But what scoring system and gap penalty should be used?

When we compare tracks by eye, we look at the distance between points. We can use the same metric to score GPS points in the alignment; however, the Needleman-Wunsch algorithm considers higher values a match.

Higher distances mean the points are further apart and therefore non-matching, so we need to use the negative distance as the score, which results in larger distances having smaller values.

The gap penalty works as the cutoff for when the distance between two points is considered large enough that they don't represent the same location. As the distance is always negative, the gap penalty distance must also be negative.

There is no universal value for this cutoff. It depends on the quality of the data and the context.

If the GPS device is accurate to 5 metres, setting the cutoff to 2 metres will result in a noisy alignment. Likewise, if the tracks being compared are from planes, you might consider them on the same flight path if they are within 200 metres of one another; for tracks of people walking, this distance will be far too large.

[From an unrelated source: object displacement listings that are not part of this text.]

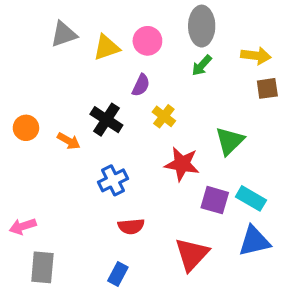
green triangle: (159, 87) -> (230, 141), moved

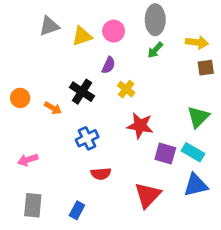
green triangle: (230, 141) -> (198, 117), moved
pink arrow: (23, 226) -> (28, 160), moved
blue rectangle: (118, 274) -> (77, 210), moved

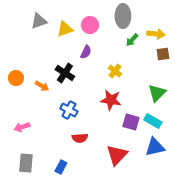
green arrow: (155, 50) -> (132, 40), moved
yellow cross: (126, 89) -> (115, 71), moved
blue cross: (87, 138) -> (69, 110), turned -36

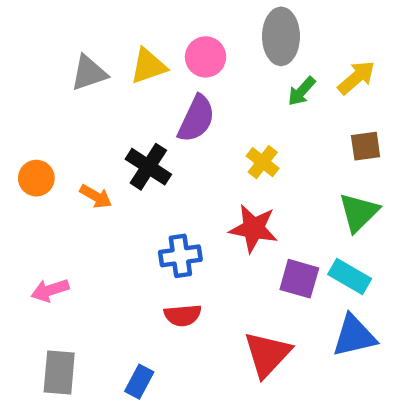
gray triangle: (39, 21) -> (89, 73), moved
yellow arrow: (156, 34) -> (356, 78), turned -48
purple semicircle: (86, 52) -> (196, 119), size x1.5
brown square: (163, 54) -> (366, 146), moved
blue cross: (69, 110) -> (180, 256), moved, turned -36

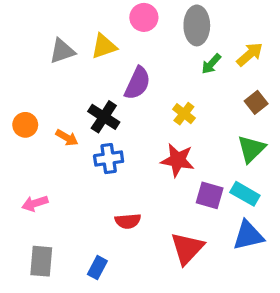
pink circle: (206, 57) -> (144, 17), moved
brown square: (366, 146) -> (256, 102), turned -30
blue cross: (180, 256) -> (109, 159), moved

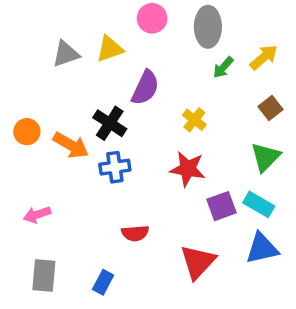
orange arrow: (67, 138) -> (71, 145), size x1.5
purple square: (210, 195) -> (221, 206), turned -36

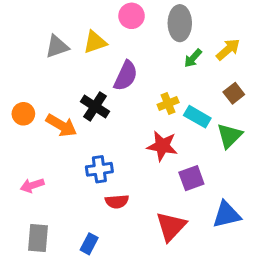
yellow cross: (194, 120) -> (168, 104), turned 30
blue cross: (115, 167) -> (99, 169), moved
cyan rectangle: (259, 204) -> (197, 117), moved

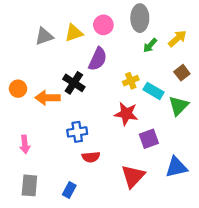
pink circle: (132, 16) -> (103, 25), moved
orange arrow: (61, 125) -> (48, 98), turned 150
pink arrow: (32, 185) -> (25, 144), turned -78

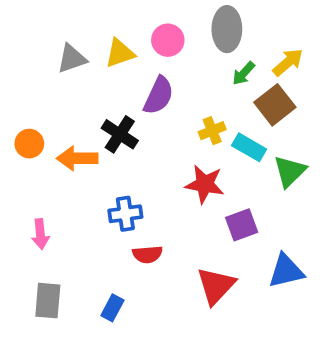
brown square: (182, 73) -> (275, 105), moved, size x1.5

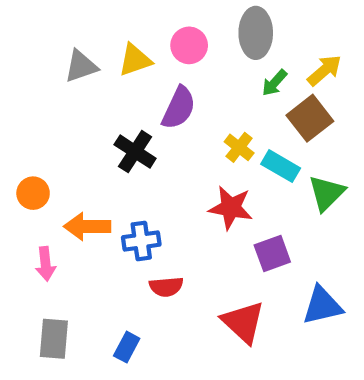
yellow cross: (212, 131) -> (239, 147), turned -30
orange circle: (29, 144) -> (33, 193), moved
orange arrow: (77, 158) -> (87, 226), moved
red triangle: (216, 286) -> (243, 322), turned -30

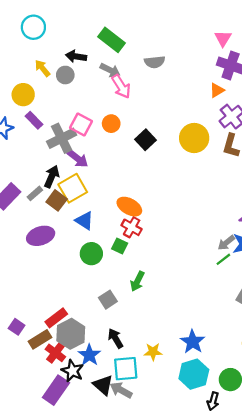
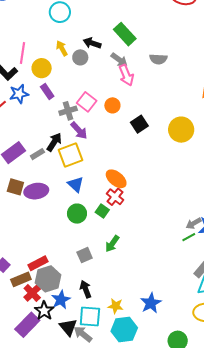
gray cross: (62, 138) -> (68, 111), size x0.7
brown square: (57, 200) -> (15, 187), moved, turned -30
cyan hexagon: (194, 374) -> (124, 330), moved

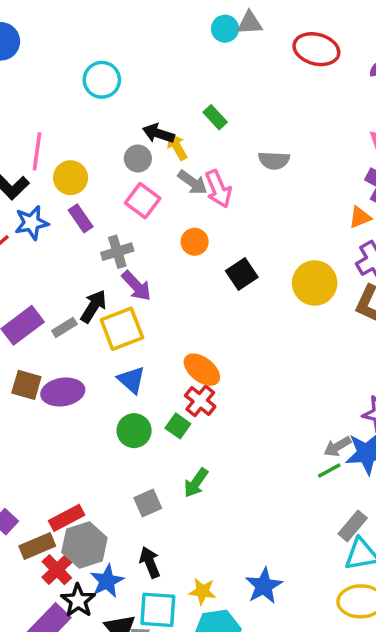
green rectangle: (125, 34) -> (215, 117), size x0.6
yellow arrow: (62, 48) -> (177, 147), moved
gray arrow: (119, 60) -> (192, 182), moved
pink square: (87, 102) -> (143, 201), moved

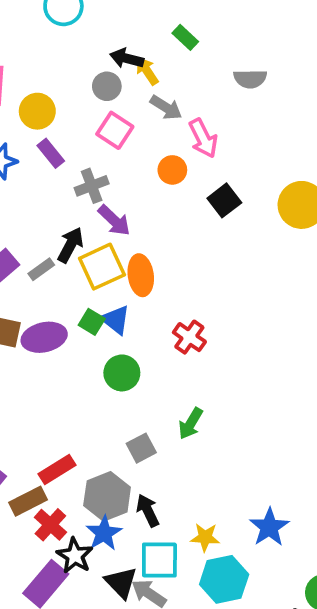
pink arrow: (218, 189) -> (203, 138), moved
orange ellipse: (202, 370) -> (141, 275), moved, turned 48
green square: (178, 426) -> (92, 322), moved
gray hexagon: (84, 545) -> (107, 496), moved

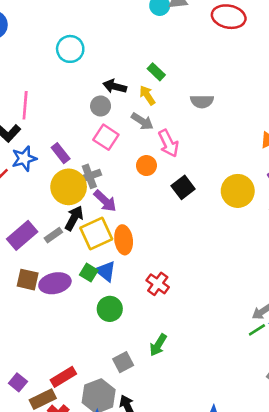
yellow arrow: (147, 71) -> (147, 95), moved
yellow circle: (37, 111) -> (69, 187), moved, size x1.4

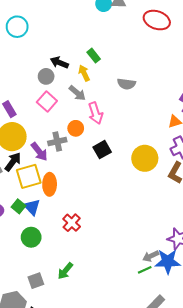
cyan circle: (70, 49) -> (17, 27), moved
gray cross: (89, 176) -> (57, 142), moved

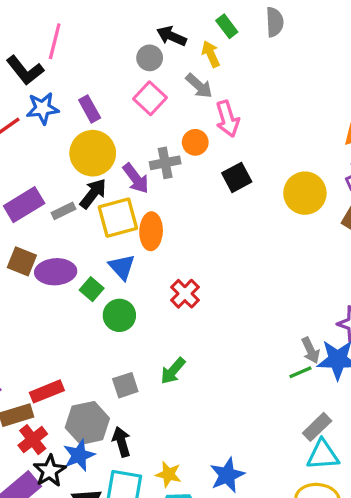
gray semicircle: (126, 84) -> (275, 22), moved, turned -102
green square: (18, 206) -> (92, 289), moved
gray arrow: (151, 256) -> (311, 350), turned -91

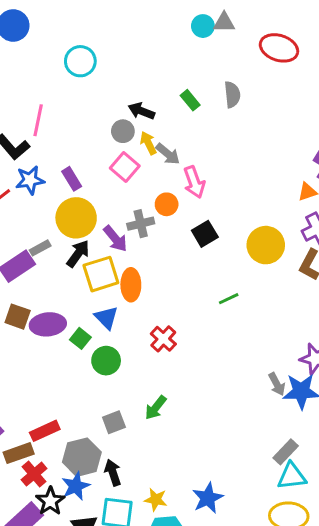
yellow arrow: (211, 54) -> (148, 143), moved
gray rectangle: (63, 211) -> (40, 248), moved
green line: (300, 372) -> (229, 299), moved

So what happens if we use all this information to align two GPS tracks stored in a GPX file and plot them on a map, showing the matched points in blue and the differences in red and orange?

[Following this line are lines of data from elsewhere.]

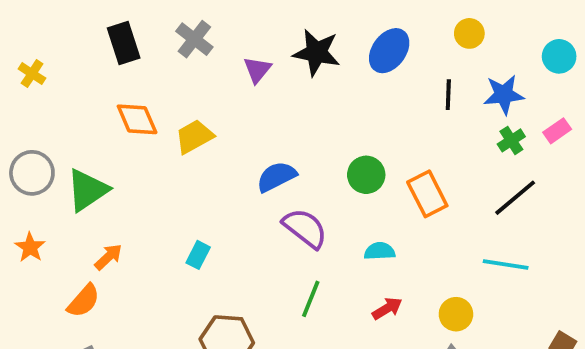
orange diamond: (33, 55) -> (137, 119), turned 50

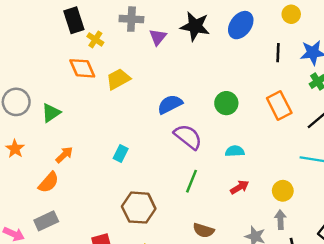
gray cross: (194, 39) -> (131, 19), moved, turned -35
yellow cross: (32, 74) -> (95, 39), moved
green triangle: (87, 190) -> (51, 113), size x0.7
orange rectangle: (427, 194) -> (279, 106), moved

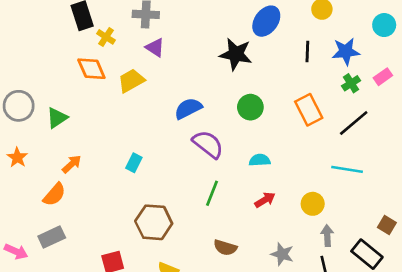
black star: (195, 26) -> (236, 54), moved
purple triangle: (158, 37) -> (155, 48), moved, turned -36
gray arrow: (280, 220) -> (327, 236), moved

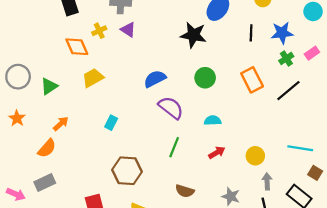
yellow cross: (106, 37) -> (99, 31), moved, turned 32
yellow trapezoid: (131, 81) -> (93, 78), moved
cyan line: (347, 169) -> (300, 148), moved

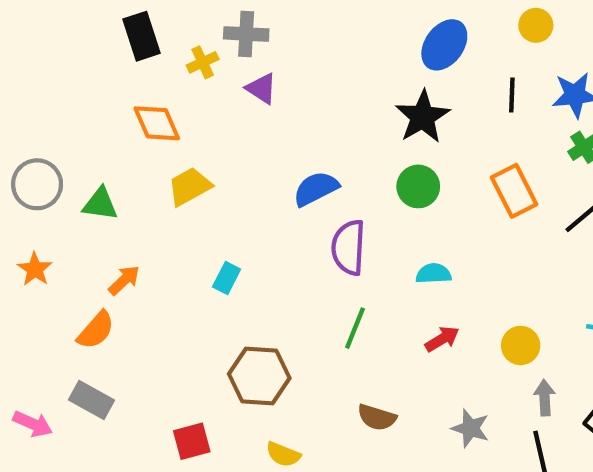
yellow cross: (99, 31) -> (203, 62), moved
black star: (193, 35) -> (423, 117), moved, turned 30
green triangle: (49, 86) -> (100, 204), turned 42
purple semicircle: (171, 108) -> (349, 247), turned -125
gray rectangle: (45, 182) -> (91, 400), turned 54

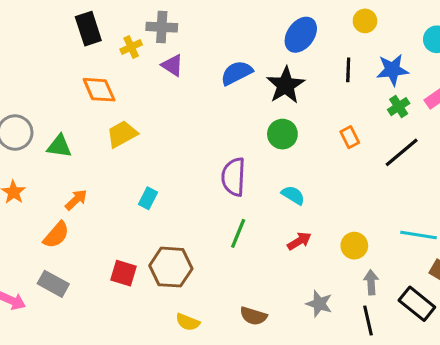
blue semicircle: (316, 189) -> (237, 73), moved
orange rectangle: (514, 191) -> (350, 137), size x0.6
cyan semicircle: (433, 274) -> (293, 195), turned 35
brown semicircle: (377, 417) -> (253, 316), moved
red square: (192, 441) -> (123, 273), moved, turned 32

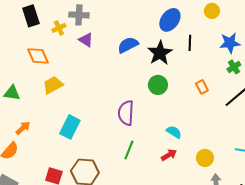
black line: (348, 70) -> (190, 43), moved
cyan semicircle: (293, 195) -> (174, 132), moved
cyan rectangle: (148, 198) -> (70, 127), size x1.6

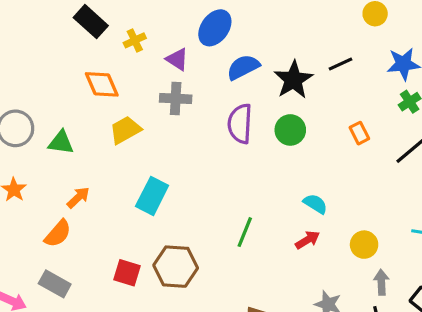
gray cross: (79, 15) -> (176, 99), moved
black rectangle: (31, 16) -> (91, 22), turned -30
blue ellipse: (170, 20) -> (215, 28), moved
black line: (190, 43) -> (341, 64), turned 63
purple semicircle: (126, 113) -> (240, 124), moved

It's not bad, but also not perfect. It's found the major detour at the bottom-left of the map (in red), but there are also a lot of incorrect mismatches spread throughout the tracks (in orange). What's causing this?

The GPS points in the two tracks are not evenly distributed, resulting in points that are far apart being compared when the density in a section of one track differs greatly from the other. If you look at the locations of the orange points in the alignment, they match very closely to the low-density regions in the plot of the first track shown in the introduction.

This is fixed by pre-processing the GPX files to distribute GPS points evenly over the track1. The closer together the points, the more accurate the result, but the longer the alignment will take.

So how does it look now? Amazing!

Show me the code

There are more examples, along with the code to generate your own alignments, in the jonblack/cmpgpx repository on github. It's in the public domain, too, so do what you please with it. Yay!

  1. I downloaded the tracks from gpsies.com which has an option to evenly distribute the points to every 20 metres.